You have some kind of nerve to try to use your work to put a crimp in people’s socializing. Actually, I frequently hear from people who are trying to forge on and discharge their duties despite colleagues who think the workplace is a good venue for displaying their taste in music, running a wedding-planning service, or demonstrating all the wondrous noises that can emanate from the human body. First of all, can you move cubicles? Maybe someone stuck in a quiet corner would love to be closer to the action, and you can switch places. Next, while running the risk of being the office grouch, tell people flat out that you need a kind of sensory deprivation environment in order to have the intense focus your work requires. Explaining this will be better than appearing socially weird by avoiding eye contact. If people are chattering and breaking your concentration, go ahead and say, with as much good humor as you can muster, “I hate to break this up, but can you take the conversation elsewhere, because I don’t want to miss my deadline. Thanks!” It’s unfortunate your boss is one of the offenders, but surely she will appreciate that you want to make her look good by getting your work done well and on time.

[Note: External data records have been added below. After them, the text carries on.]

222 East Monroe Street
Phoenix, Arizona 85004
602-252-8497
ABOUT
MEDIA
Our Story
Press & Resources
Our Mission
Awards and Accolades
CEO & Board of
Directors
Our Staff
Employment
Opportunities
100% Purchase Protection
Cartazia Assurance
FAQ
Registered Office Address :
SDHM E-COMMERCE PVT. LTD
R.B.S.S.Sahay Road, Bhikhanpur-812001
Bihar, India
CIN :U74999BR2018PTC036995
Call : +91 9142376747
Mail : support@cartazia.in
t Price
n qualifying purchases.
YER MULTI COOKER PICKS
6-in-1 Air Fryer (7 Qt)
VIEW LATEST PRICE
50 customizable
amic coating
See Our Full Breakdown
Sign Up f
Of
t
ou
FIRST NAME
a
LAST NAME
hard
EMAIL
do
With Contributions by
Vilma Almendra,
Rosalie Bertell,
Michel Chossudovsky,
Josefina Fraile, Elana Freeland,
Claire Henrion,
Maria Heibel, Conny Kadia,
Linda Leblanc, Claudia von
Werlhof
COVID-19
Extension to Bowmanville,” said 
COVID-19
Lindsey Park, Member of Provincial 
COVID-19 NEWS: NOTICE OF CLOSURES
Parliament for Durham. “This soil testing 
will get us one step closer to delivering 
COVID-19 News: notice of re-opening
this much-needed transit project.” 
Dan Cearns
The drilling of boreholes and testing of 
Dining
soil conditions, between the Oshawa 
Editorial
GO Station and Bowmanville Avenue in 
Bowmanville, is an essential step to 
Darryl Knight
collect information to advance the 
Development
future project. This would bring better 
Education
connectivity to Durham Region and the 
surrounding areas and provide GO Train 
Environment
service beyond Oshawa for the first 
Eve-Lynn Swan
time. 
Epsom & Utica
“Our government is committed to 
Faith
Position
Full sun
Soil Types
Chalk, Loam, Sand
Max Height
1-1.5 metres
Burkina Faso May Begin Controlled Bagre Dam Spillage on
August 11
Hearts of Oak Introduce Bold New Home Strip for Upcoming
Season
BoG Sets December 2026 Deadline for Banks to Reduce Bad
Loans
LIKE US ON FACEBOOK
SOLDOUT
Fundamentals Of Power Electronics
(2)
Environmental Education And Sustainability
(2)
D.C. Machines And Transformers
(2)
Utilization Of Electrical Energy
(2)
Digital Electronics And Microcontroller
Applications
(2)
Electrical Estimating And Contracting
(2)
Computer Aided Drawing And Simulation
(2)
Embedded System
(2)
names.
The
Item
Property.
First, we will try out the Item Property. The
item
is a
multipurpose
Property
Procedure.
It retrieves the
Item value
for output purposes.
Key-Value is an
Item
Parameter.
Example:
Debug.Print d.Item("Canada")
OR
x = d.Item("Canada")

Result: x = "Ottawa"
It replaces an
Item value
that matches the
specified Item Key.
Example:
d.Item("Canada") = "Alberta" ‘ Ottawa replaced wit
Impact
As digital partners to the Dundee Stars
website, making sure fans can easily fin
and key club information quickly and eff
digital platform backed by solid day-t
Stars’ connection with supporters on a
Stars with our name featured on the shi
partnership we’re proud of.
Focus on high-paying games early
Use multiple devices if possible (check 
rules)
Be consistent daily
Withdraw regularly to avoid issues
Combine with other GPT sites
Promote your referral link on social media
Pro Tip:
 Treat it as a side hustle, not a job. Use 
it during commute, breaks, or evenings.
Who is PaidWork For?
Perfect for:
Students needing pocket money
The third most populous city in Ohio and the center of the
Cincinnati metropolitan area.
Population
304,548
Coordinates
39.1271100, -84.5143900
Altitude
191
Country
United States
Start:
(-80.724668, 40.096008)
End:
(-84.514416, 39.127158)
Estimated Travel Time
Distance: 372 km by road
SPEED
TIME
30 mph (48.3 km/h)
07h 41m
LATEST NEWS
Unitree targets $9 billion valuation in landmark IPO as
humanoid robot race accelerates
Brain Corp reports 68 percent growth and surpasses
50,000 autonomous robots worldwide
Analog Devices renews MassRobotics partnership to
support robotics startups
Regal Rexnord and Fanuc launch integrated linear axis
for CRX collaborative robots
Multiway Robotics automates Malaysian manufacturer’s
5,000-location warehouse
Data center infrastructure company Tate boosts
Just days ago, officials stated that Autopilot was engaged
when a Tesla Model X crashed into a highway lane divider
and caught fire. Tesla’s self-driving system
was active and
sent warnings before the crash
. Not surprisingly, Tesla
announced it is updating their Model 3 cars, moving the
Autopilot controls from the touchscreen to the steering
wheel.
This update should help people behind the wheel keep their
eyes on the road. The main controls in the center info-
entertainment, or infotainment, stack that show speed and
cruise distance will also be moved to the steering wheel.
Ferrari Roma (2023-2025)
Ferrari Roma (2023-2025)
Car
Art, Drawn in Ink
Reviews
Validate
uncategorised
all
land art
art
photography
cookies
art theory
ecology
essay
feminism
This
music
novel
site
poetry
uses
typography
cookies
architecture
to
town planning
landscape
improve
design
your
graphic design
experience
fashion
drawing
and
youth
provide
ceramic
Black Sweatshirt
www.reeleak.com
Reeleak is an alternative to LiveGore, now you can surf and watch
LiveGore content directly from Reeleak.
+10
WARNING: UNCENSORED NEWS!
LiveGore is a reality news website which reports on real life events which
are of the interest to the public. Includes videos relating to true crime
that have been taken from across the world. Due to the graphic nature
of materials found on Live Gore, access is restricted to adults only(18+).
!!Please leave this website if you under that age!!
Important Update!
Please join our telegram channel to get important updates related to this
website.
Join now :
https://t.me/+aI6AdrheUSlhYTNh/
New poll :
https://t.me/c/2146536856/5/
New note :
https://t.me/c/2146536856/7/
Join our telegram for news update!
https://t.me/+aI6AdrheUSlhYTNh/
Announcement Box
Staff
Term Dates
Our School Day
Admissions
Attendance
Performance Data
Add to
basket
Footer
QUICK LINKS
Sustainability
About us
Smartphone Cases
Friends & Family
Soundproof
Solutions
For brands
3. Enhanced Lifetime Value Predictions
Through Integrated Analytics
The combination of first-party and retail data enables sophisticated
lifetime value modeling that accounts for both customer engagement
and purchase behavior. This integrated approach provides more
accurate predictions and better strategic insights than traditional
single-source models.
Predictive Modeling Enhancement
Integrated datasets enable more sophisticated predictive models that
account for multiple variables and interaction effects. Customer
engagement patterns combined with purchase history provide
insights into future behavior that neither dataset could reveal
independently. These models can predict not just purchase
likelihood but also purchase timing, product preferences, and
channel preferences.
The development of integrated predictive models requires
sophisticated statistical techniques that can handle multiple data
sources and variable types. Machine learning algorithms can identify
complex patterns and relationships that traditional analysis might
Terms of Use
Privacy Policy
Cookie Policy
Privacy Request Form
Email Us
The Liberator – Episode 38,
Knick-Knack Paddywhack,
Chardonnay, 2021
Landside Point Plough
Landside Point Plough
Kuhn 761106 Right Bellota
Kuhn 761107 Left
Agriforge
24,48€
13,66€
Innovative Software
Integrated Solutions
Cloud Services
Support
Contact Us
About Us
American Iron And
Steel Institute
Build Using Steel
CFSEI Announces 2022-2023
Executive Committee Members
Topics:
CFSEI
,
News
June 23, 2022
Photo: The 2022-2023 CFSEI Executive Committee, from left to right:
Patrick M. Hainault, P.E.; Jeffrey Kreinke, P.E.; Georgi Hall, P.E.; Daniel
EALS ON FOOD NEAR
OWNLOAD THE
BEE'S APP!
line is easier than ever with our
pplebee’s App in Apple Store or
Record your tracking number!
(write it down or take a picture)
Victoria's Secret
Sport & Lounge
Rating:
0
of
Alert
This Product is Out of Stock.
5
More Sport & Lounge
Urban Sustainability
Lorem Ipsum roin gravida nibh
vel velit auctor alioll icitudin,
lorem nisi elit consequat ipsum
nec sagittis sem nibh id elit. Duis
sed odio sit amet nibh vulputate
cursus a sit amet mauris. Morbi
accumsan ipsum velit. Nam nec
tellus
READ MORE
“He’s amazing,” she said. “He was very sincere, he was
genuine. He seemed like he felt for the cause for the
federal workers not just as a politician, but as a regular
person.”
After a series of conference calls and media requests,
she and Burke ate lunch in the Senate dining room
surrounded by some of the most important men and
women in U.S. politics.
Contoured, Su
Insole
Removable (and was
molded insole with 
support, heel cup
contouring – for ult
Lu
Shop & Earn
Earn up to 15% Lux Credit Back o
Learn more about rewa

I live in the suburbs of a very green city. I turn off the lights when I leave the room, don’t leave the water running when I brush my teeth, and so on. However, I do use air conditioning at this time of year, because it’s usually around 90 degrees during the summer. I try to limit how much I use the AC, though. This wouldn’t be a problem if not for my very close, very environmentally concerned friend, who absolutely despises air conditioning. I don’t keep it on during her visits, but she knows that I use it. When she comes over, which is about once a week or so, she always manages to lecture me about how I’m killing the environment because of my own selfish wants. I’ve tried to get her to see my reasons for using the AC, but she won’t listen. I simply don’t know how to deal with her.
Al Gore has a mansion in Tennessee among his widespread real estate holdings. Columnist Thomas Friedman, who writes frequently about the need to curb our environmentally wasteful ways, lives in an 11,000-square-foot house outside Washington, D.C. I know neither man, yet I am confident that as they slip into their cool beds in July, they have to secretly acknowledge that air conditioning is an invention that makes living in the summer tolerable. Your friend is an eco-bore. I understand that she makes you hot under the collar, but I don’t see any reason why you should be stifling in your own home, whether or not she’s visiting. If she starts in again on her air conditioning lecture, tell her you’ve already heard it, and if you two can’t talk about something else, she should visit when you, and the weather, have cooled off.